Instruction
Reproduce exactly, and only, the lines below from the one containing "Our UI uses" through the one containing "# Documentation Generation Error".

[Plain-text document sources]
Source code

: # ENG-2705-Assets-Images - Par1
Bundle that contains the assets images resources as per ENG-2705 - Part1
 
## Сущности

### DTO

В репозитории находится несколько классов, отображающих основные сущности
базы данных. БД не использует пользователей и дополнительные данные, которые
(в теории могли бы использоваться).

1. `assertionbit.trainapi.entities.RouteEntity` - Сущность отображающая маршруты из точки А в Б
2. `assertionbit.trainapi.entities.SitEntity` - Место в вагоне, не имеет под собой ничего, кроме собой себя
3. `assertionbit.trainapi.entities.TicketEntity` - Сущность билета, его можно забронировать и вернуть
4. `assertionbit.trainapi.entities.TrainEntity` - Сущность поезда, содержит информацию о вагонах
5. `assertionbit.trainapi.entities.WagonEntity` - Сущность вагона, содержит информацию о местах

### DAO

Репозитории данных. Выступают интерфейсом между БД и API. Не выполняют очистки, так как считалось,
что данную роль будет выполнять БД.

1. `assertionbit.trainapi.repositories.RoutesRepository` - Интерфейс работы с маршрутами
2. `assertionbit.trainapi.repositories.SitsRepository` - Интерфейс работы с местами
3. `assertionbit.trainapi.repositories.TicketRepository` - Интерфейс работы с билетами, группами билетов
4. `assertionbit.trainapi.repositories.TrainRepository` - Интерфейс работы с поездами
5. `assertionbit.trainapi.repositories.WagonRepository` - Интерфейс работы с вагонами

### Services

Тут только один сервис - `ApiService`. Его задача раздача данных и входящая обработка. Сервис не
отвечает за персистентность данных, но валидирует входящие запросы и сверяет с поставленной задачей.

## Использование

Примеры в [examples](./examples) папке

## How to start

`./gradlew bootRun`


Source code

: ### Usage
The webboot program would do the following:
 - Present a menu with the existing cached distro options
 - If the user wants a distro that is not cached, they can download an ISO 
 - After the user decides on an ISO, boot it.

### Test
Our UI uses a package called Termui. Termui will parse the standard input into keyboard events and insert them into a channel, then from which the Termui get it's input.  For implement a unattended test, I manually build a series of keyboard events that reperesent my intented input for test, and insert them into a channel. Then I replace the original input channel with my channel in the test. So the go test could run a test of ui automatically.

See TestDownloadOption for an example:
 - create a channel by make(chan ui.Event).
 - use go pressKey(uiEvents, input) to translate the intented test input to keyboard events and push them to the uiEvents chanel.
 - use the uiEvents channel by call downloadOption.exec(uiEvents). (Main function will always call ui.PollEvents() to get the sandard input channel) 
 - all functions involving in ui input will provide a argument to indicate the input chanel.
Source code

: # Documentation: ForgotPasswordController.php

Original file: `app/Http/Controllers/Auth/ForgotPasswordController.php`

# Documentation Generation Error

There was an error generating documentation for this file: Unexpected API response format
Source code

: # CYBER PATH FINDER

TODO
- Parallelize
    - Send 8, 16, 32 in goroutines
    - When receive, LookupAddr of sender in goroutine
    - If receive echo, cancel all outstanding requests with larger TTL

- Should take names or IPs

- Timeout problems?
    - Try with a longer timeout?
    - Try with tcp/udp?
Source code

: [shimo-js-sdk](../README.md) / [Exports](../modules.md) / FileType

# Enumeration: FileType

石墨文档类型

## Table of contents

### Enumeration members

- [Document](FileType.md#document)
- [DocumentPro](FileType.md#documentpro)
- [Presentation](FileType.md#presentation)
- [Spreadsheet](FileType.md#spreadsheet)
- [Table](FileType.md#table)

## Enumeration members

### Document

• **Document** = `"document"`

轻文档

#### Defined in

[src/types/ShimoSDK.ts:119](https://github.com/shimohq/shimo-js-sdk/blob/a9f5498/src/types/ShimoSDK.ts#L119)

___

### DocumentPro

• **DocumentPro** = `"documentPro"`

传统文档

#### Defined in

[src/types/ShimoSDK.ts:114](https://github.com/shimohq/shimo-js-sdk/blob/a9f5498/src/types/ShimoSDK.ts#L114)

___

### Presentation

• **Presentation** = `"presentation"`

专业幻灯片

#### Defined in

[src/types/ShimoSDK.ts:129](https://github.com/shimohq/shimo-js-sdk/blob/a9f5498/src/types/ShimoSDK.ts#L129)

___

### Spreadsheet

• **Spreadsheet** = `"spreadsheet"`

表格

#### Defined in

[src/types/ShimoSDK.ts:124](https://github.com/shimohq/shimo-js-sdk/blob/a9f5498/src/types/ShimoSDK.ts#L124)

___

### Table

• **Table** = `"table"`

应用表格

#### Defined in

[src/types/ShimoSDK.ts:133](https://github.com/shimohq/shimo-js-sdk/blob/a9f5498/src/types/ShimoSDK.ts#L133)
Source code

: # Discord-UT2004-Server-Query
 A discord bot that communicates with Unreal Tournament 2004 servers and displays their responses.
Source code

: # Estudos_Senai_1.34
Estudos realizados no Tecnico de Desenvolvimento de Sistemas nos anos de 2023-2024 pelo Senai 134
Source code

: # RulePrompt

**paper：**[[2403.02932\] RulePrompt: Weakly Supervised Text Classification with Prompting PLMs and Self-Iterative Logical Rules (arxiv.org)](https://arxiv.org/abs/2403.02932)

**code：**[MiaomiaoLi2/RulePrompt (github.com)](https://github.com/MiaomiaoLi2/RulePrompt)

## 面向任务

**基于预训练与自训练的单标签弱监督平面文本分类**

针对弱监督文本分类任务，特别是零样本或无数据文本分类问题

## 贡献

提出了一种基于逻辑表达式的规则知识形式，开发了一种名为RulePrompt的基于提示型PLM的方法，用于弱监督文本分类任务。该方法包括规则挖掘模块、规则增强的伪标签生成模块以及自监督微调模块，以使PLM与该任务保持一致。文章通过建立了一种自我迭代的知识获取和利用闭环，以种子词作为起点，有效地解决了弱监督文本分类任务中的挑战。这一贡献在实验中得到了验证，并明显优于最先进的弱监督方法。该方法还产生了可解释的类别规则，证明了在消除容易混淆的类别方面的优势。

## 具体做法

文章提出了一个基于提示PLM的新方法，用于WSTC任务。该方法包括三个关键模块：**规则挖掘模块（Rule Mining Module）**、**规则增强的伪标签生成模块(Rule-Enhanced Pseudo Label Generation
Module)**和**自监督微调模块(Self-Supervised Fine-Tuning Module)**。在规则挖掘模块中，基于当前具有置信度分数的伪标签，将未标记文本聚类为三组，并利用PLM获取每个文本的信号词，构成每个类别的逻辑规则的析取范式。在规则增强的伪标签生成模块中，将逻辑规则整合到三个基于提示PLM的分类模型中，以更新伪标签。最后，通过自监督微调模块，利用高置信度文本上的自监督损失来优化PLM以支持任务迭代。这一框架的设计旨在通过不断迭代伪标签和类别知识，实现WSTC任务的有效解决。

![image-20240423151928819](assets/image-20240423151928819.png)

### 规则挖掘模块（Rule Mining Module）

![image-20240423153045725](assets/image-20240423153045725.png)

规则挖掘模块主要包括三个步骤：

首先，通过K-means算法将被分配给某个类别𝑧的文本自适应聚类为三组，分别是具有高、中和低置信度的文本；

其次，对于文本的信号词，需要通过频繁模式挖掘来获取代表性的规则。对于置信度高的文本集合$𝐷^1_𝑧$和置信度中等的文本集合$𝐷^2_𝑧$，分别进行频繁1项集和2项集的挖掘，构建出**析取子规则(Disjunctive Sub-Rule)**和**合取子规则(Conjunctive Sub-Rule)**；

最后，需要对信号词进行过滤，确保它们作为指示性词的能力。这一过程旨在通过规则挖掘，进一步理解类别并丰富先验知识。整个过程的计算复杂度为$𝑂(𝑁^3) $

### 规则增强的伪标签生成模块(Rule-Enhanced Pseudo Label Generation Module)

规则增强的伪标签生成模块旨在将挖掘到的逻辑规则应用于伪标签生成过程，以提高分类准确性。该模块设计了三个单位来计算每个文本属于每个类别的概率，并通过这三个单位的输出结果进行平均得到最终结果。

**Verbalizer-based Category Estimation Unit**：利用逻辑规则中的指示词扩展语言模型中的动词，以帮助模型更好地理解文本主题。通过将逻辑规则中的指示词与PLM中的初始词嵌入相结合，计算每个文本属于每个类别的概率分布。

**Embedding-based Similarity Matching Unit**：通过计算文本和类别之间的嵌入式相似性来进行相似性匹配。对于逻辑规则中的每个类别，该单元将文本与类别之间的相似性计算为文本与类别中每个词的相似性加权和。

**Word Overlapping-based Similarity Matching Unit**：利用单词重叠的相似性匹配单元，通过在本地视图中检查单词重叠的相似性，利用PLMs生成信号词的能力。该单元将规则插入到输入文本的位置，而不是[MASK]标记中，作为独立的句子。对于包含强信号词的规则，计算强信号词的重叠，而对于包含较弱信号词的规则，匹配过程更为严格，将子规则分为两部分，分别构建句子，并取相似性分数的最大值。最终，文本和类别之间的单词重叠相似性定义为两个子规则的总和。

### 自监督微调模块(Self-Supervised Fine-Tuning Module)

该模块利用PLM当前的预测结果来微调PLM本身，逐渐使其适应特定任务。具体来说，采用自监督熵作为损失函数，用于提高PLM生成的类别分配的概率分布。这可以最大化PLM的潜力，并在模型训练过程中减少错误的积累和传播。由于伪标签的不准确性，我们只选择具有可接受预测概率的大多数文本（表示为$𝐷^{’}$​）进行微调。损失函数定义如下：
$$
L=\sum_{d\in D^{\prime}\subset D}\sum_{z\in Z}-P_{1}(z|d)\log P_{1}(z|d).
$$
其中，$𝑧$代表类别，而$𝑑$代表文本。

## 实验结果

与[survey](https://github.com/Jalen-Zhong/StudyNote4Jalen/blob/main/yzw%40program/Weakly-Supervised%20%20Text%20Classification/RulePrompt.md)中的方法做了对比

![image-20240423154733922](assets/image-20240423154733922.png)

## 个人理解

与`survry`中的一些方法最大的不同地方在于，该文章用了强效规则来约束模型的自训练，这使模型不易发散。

Expected output
Our UI uses a package called Termui. Termui will parse the standard input into keyboard events and insert them into a channel, then from which the Termui get it's input.  For implement a unattended test, I manually build a series of keyboard events that reperesent my intented input for test, and insert them into a channel. Then I replace the original input channel with my channel in the test. So the go test could run a test of ui automatically.

See TestDownloadOption for an example:
 - create a channel by make(chan ui.Event).
 - use go pressKey(uiEvents, input) to translate the intented test input to keyboard events and push them to the uiEvents chanel.
 - use the uiEvents channel by call downloadOption.exec(uiEvents). (Main function will always call ui.PollEvents() to get the sandard input channel) 
 - all functions involving in ui input will provide a argument to indicate the input chanel.
Source code

: # Documentation: ForgotPasswordController.php

Original file: `app/Http/Controllers/Auth/ForgotPasswordController.php`

# Documentation Generation Error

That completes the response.